AIM OF THE EXERCISE:
An exact copy of all the data is required, with pictures left out.

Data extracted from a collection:

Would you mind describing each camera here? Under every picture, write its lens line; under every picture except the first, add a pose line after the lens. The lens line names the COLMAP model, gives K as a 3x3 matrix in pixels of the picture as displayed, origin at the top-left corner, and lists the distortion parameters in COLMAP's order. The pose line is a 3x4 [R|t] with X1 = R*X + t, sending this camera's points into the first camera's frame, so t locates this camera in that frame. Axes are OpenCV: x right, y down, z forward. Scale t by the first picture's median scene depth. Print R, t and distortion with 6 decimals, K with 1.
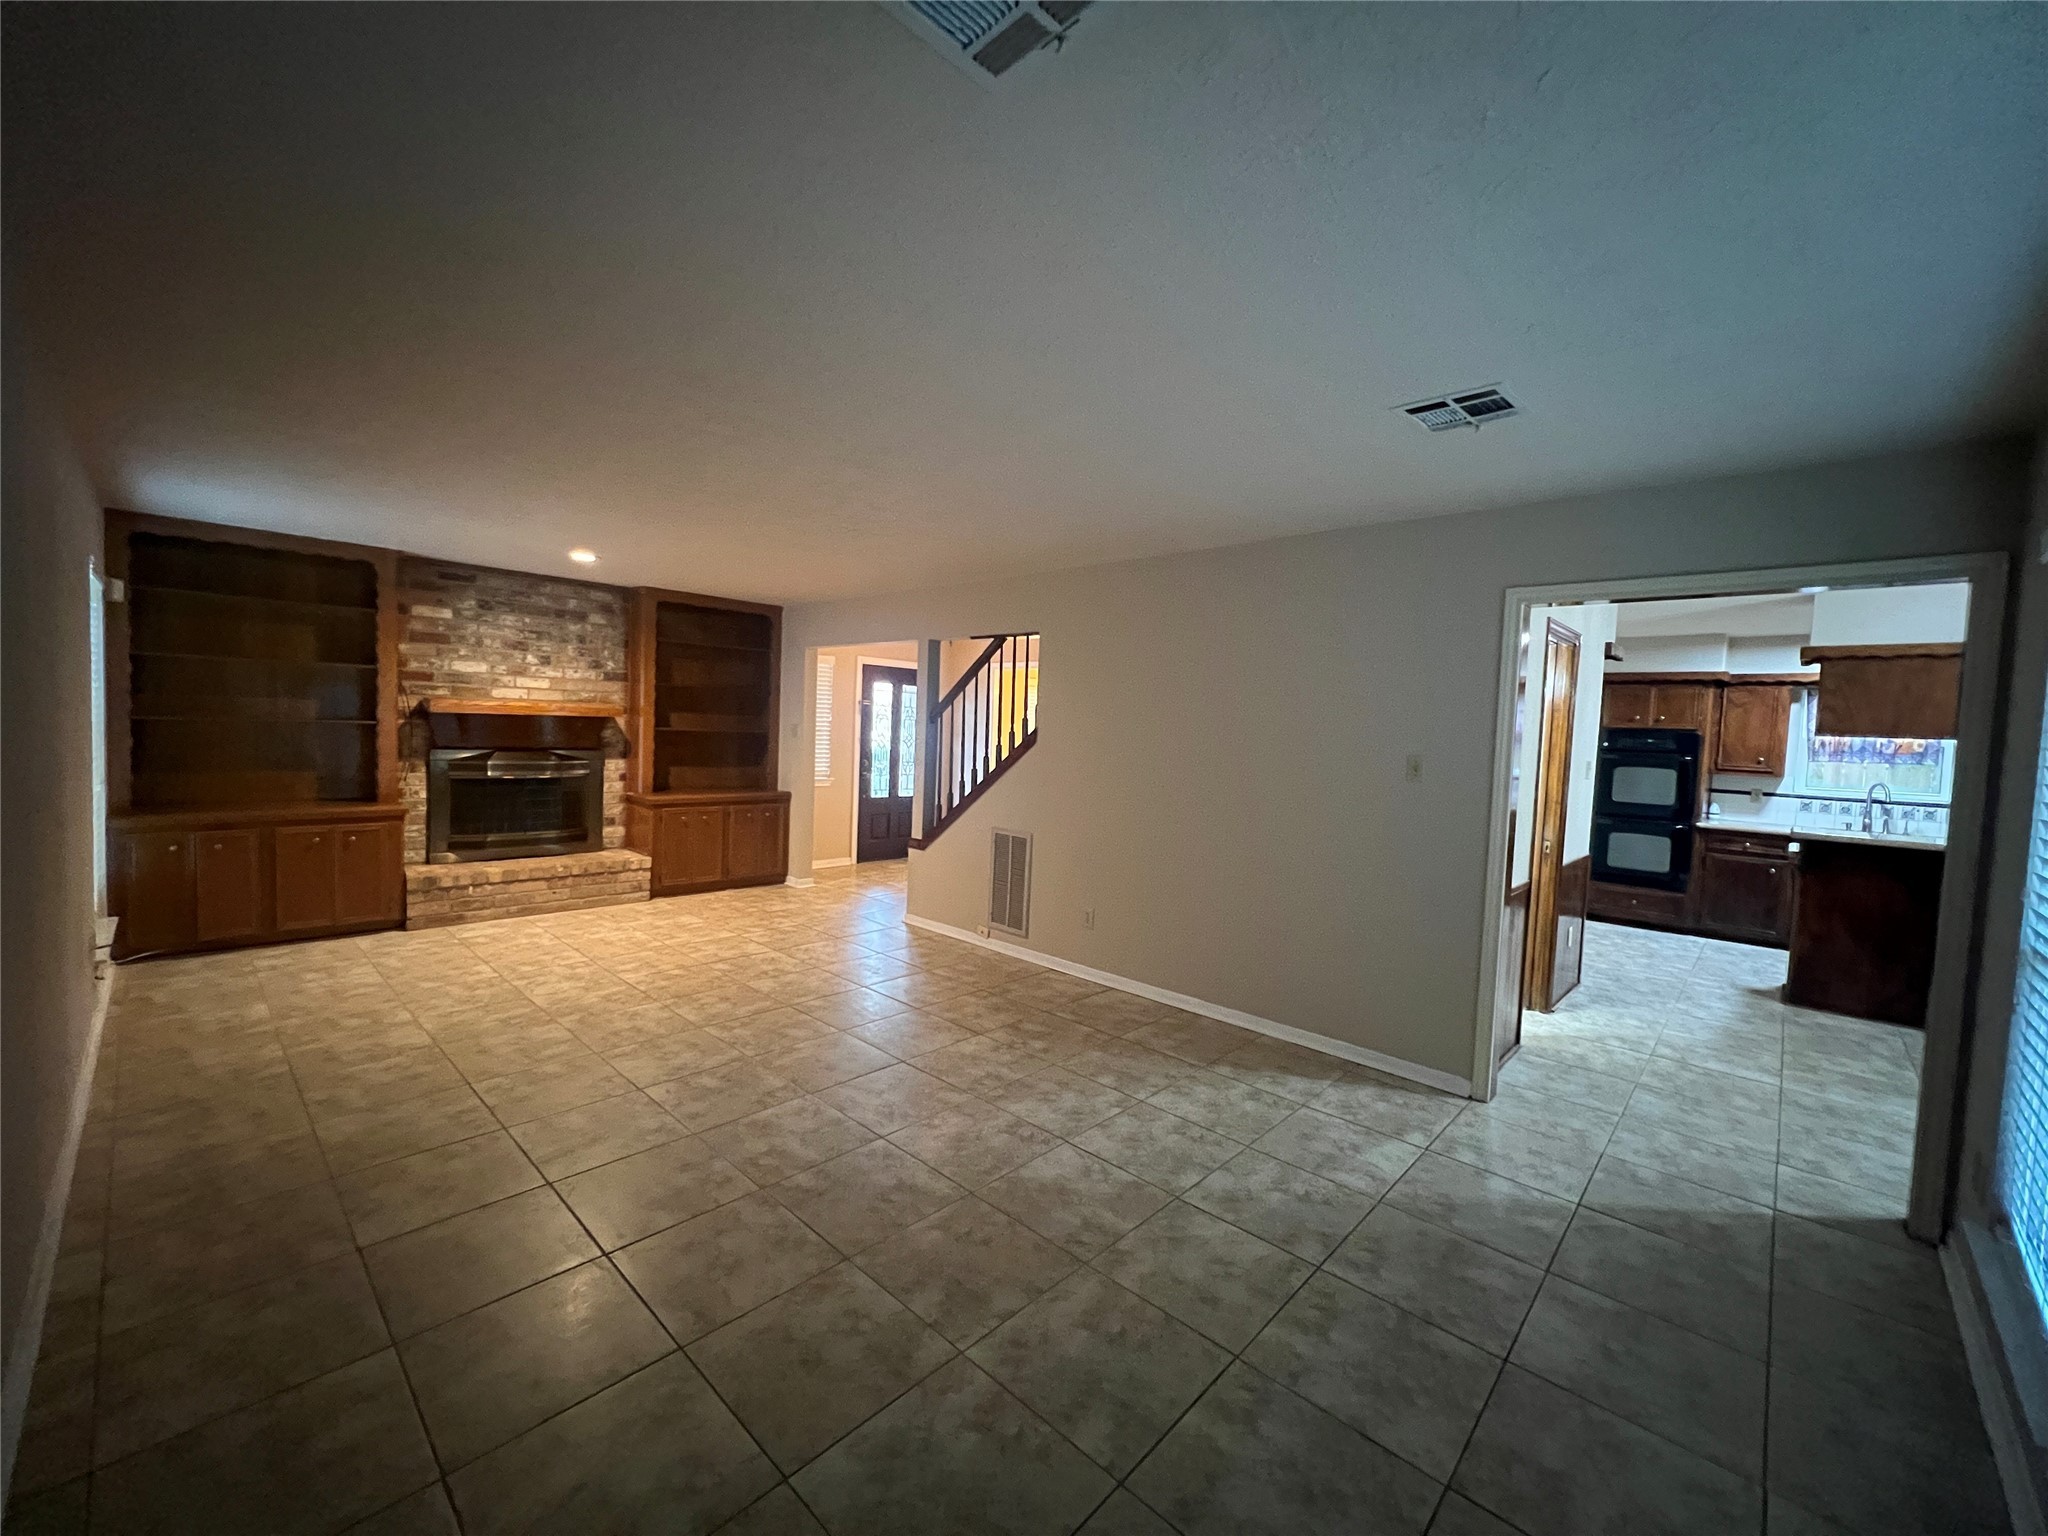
lens RADIAL K [[822.0, 0, 1022.3], [0, 822.0, 764.2], [0, 0, 1]] dist [-0.001145, 0.000491]
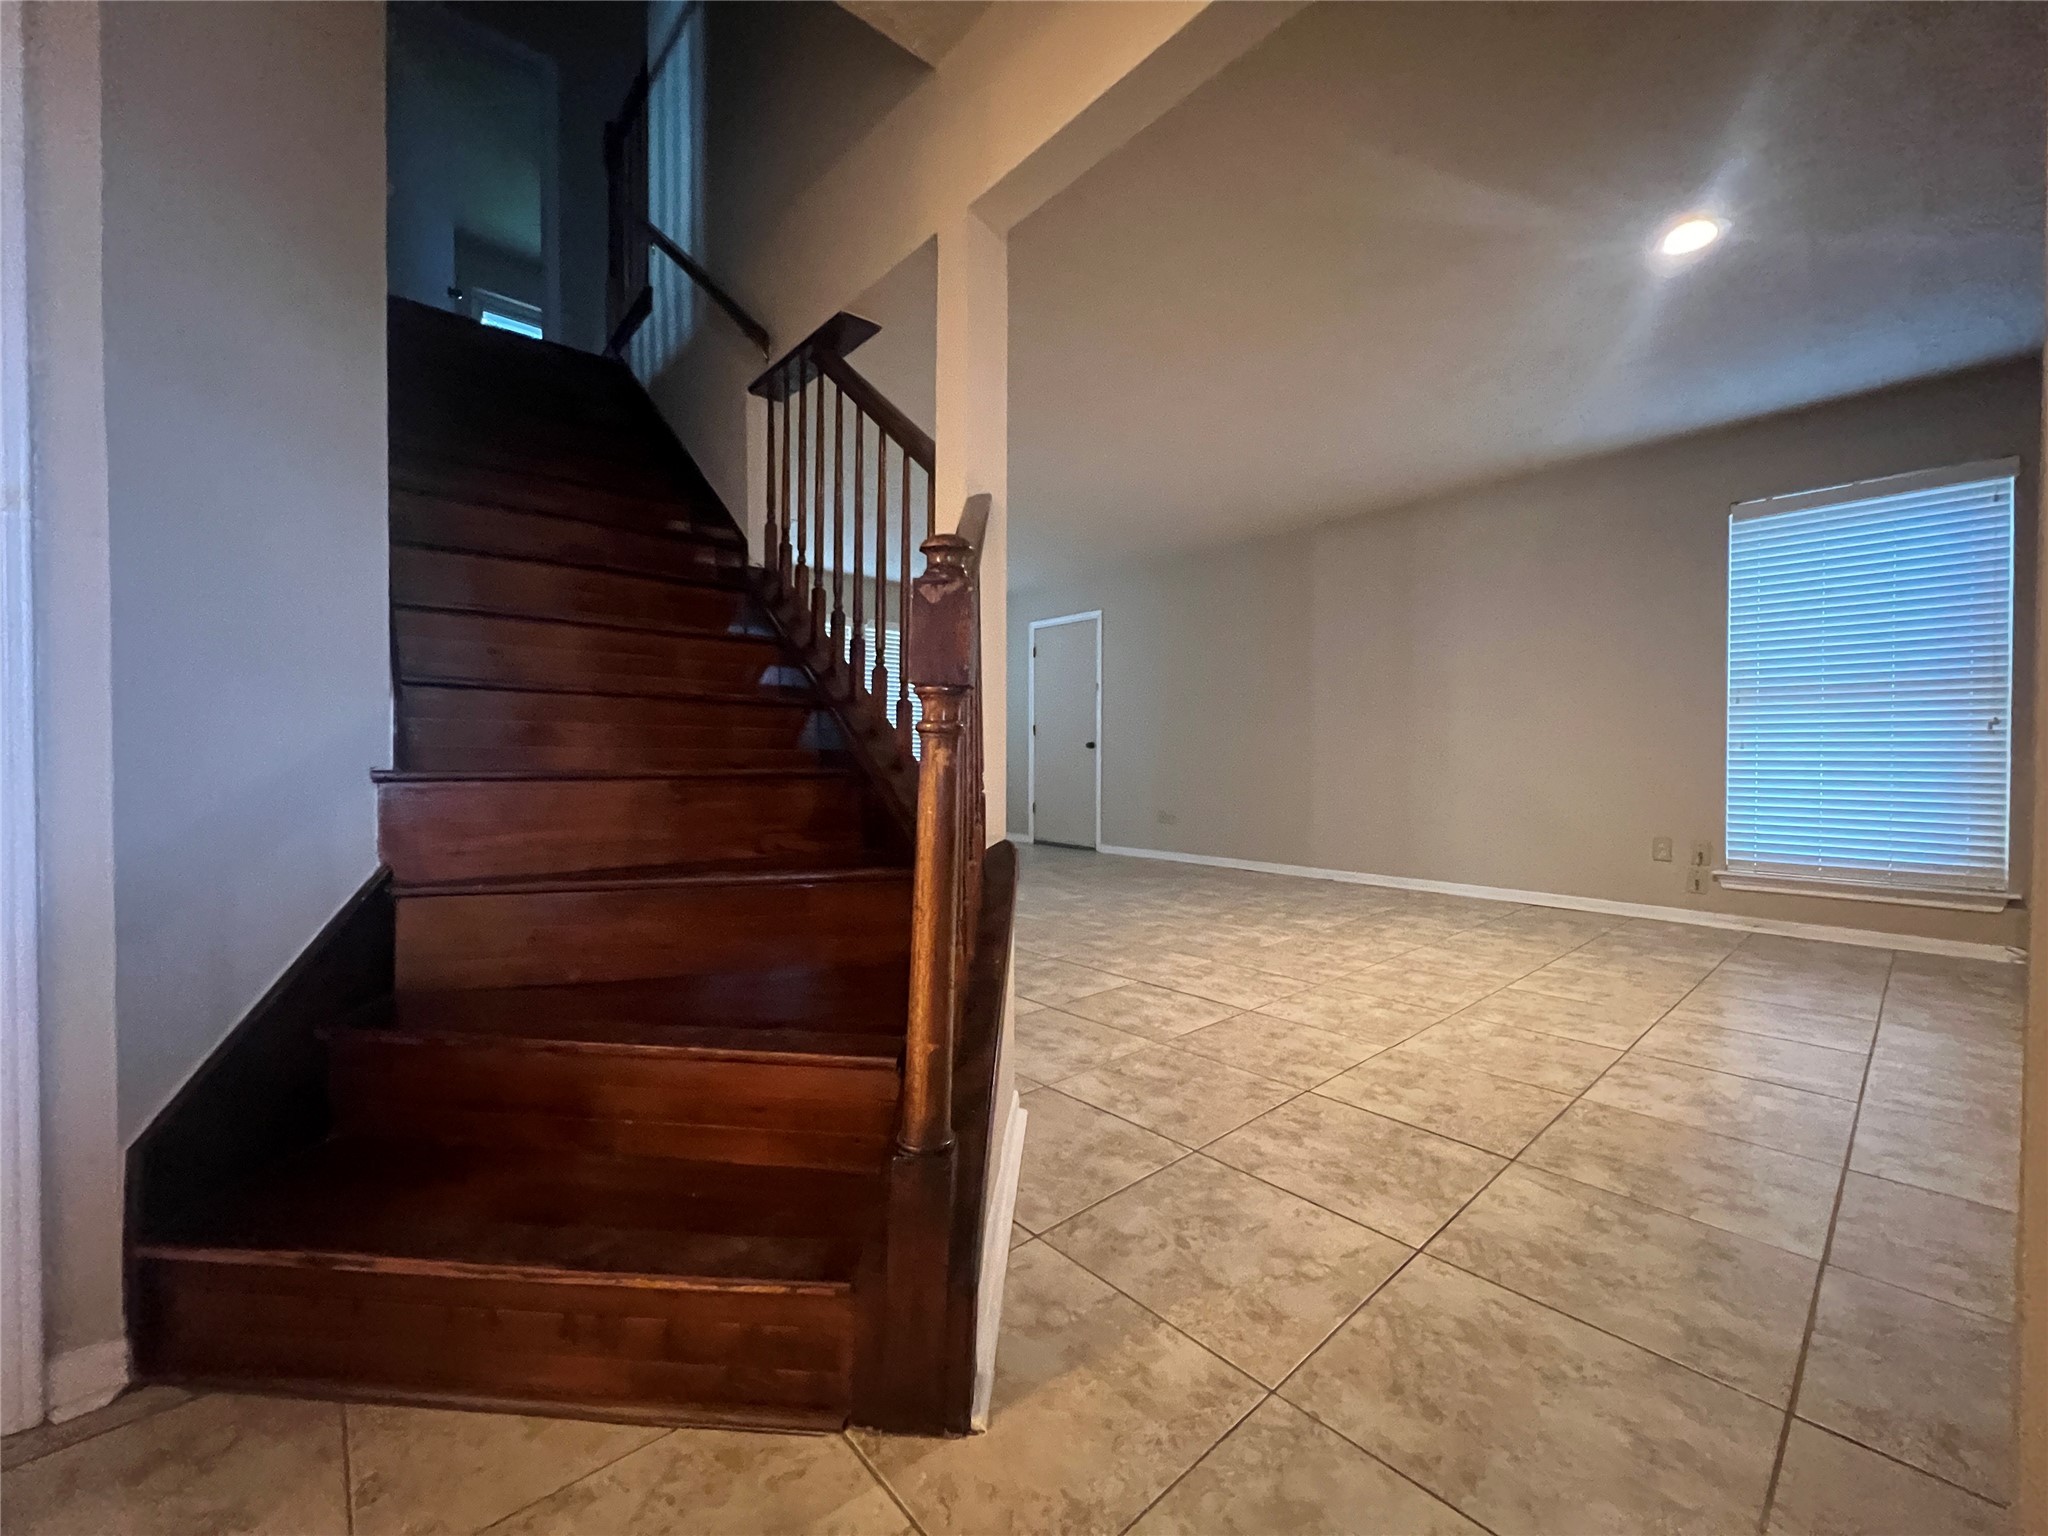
lens RADIAL K [[822.0, 0, 1022.3], [0, 822.0, 764.2], [0, 0, 1]] dist [-0.001145, 0.000491]
pose [[-0.995107, -0.045035, 0.087948, -0.177365], [-0.039427, 0.997139, 0.064495, 0.037562], [-0.090601, 0.060712, -0.994035, 1.390288]]
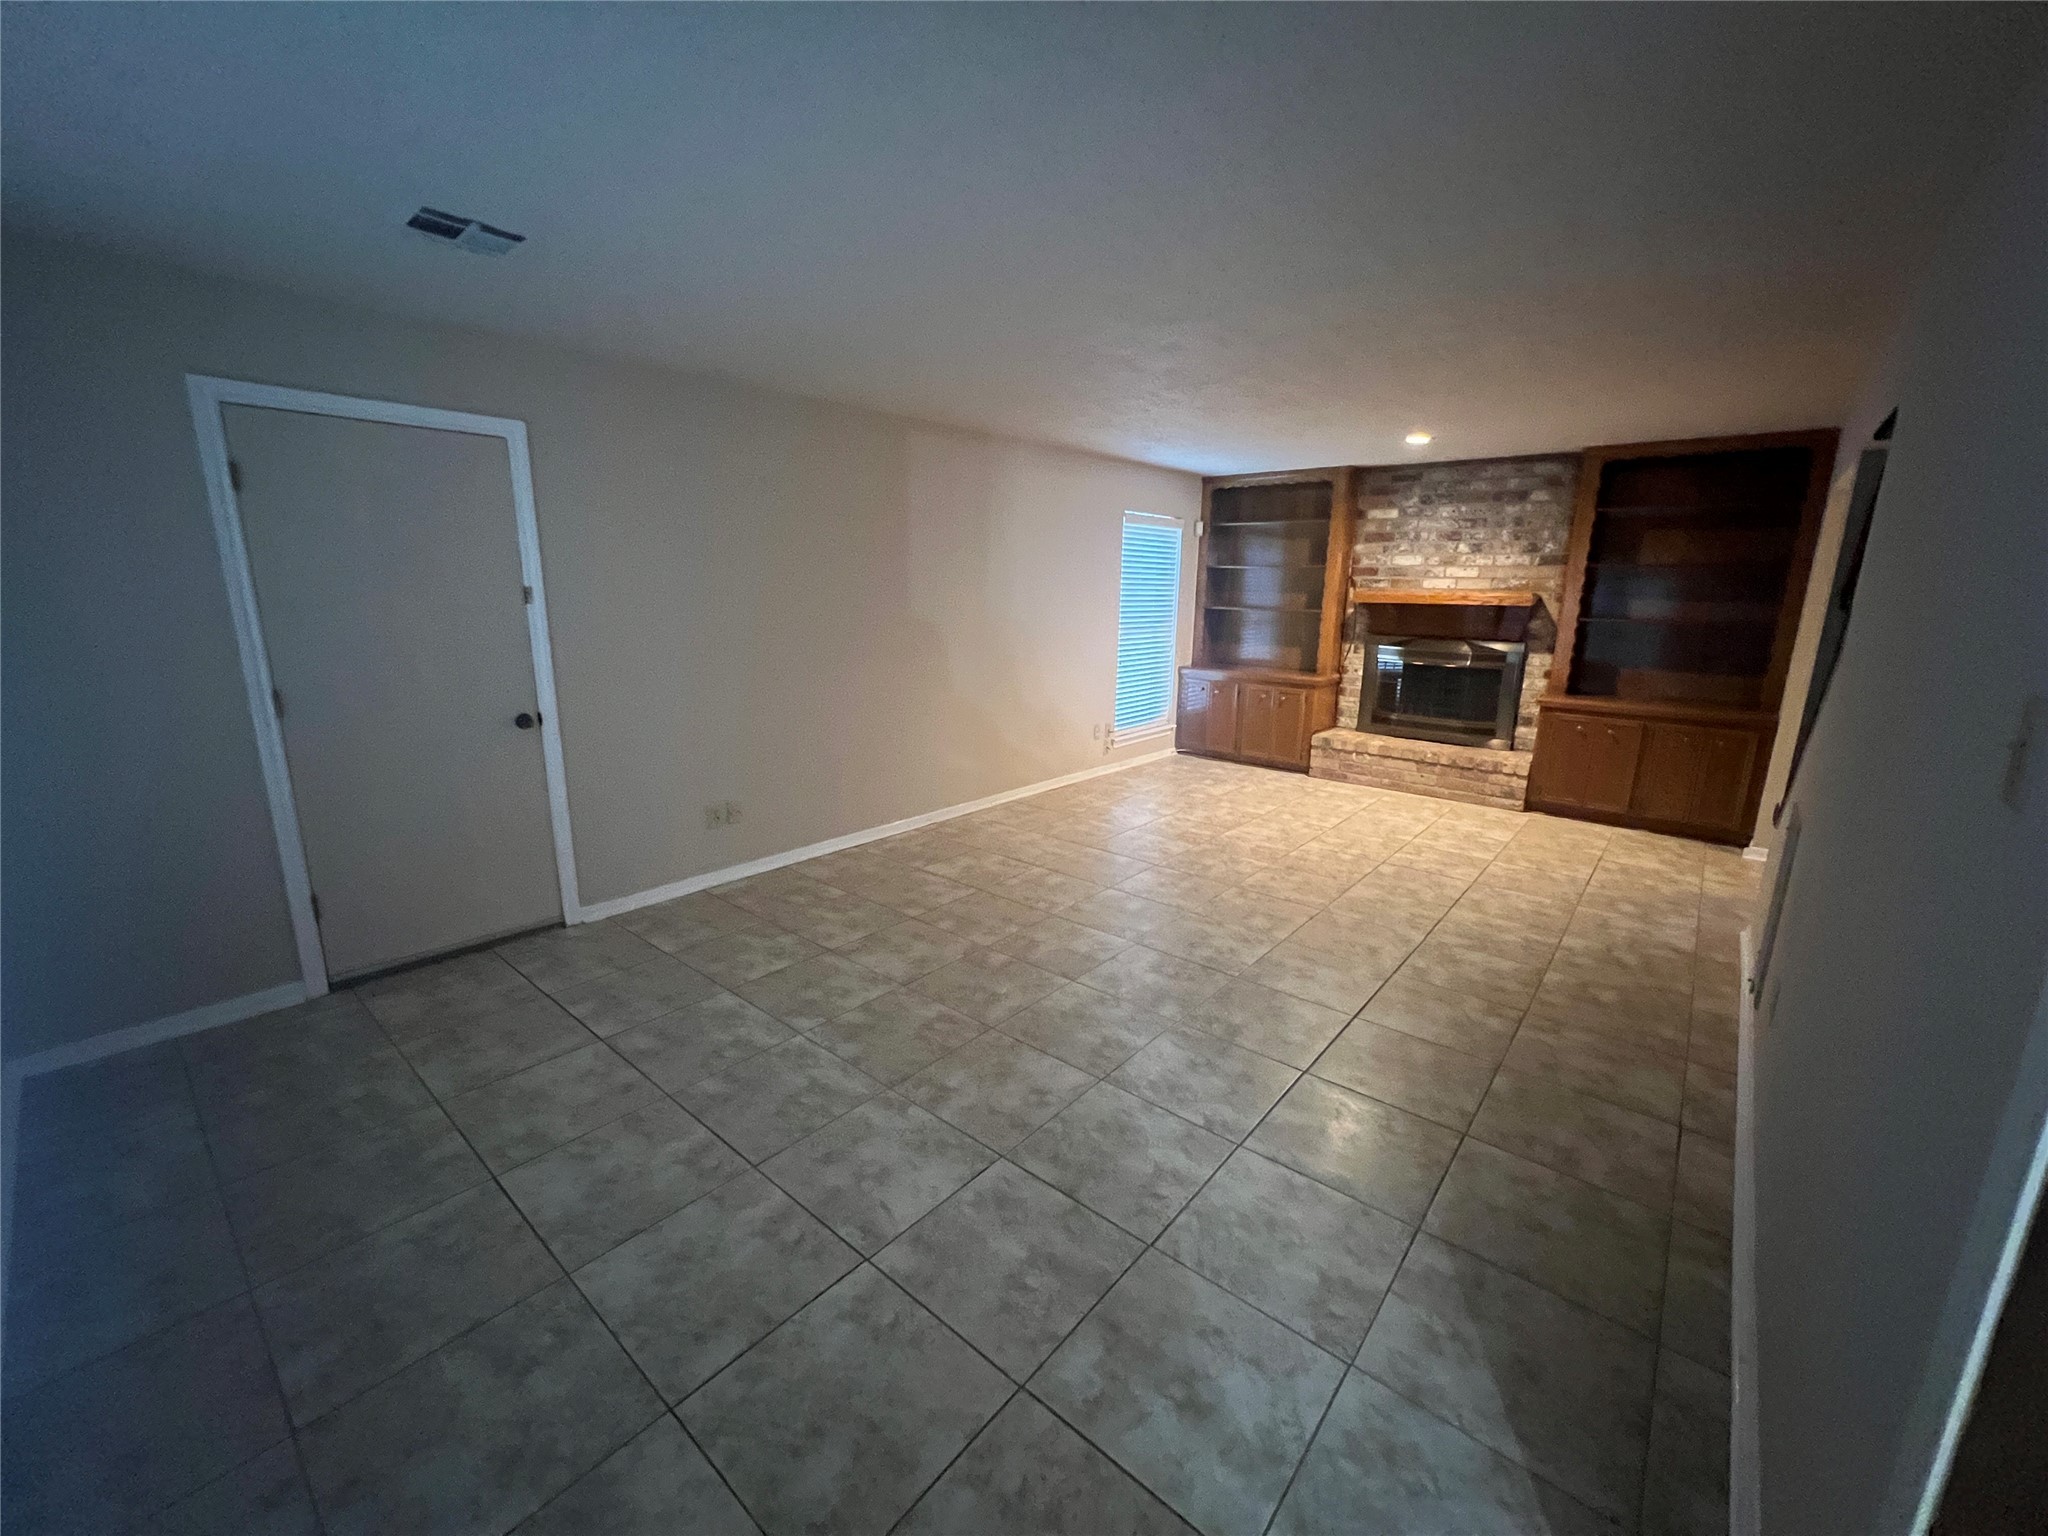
lens RADIAL K [[822.0, 0, 1022.3], [0, 822.0, 764.2], [0, 0, 1]] dist [-0.001145, 0.000491]
pose [[0.047651, 0.176700, -0.983111, 0.442071], [-0.061927, 0.982858, 0.173653, -0.009153], [0.996943, 0.052606, 0.057777, 0.440814]]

ANSWER TO THIS PROBLEM:
Would you mind describing each camera here? Under every picture, write its lens line; under every picture except the first, add a pose line after the lens. The lens line names the COLMAP model, gives K as a 3x3 matrix in pixels of the picture as displayed, origin at the top-left corner, and lists the distortion parameters in COLMAP's order. The pose line is a 3x4 [R|t] with X1 = R*X + t, sending this camera's points into the first camera's frame, so t locates this camera in that frame. Axes are OpenCV: x right, y down, z forward. Scale t by the first picture's median scene depth. Print R, t and distortion with 6 decimals, K with 1.
lens RADIAL K [[822.0, 0, 1022.3], [0, 822.0, 764.2], [0, 0, 1]] dist [-0.001145, 0.000491]
lens RADIAL K [[822.0, 0, 1022.3], [0, 822.0, 764.2], [0, 0, 1]] dist [-0.001145, 0.000491]
pose [[-0.995107, -0.045035, 0.087948, -0.177365], [-0.039427, 0.997139, 0.064495, 0.037562], [-0.090601, 0.060712, -0.994035, 1.390288]]
lens RADIAL K [[822.0, 0, 1022.3], [0, 822.0, 764.2], [0, 0, 1]] dist [-0.001145, 0.000491]
pose [[0.047651, 0.176700, -0.983111, 0.442071], [-0.061927, 0.982858, 0.173653, -0.009153], [0.996943, 0.052606, 0.057777, 0.440814]]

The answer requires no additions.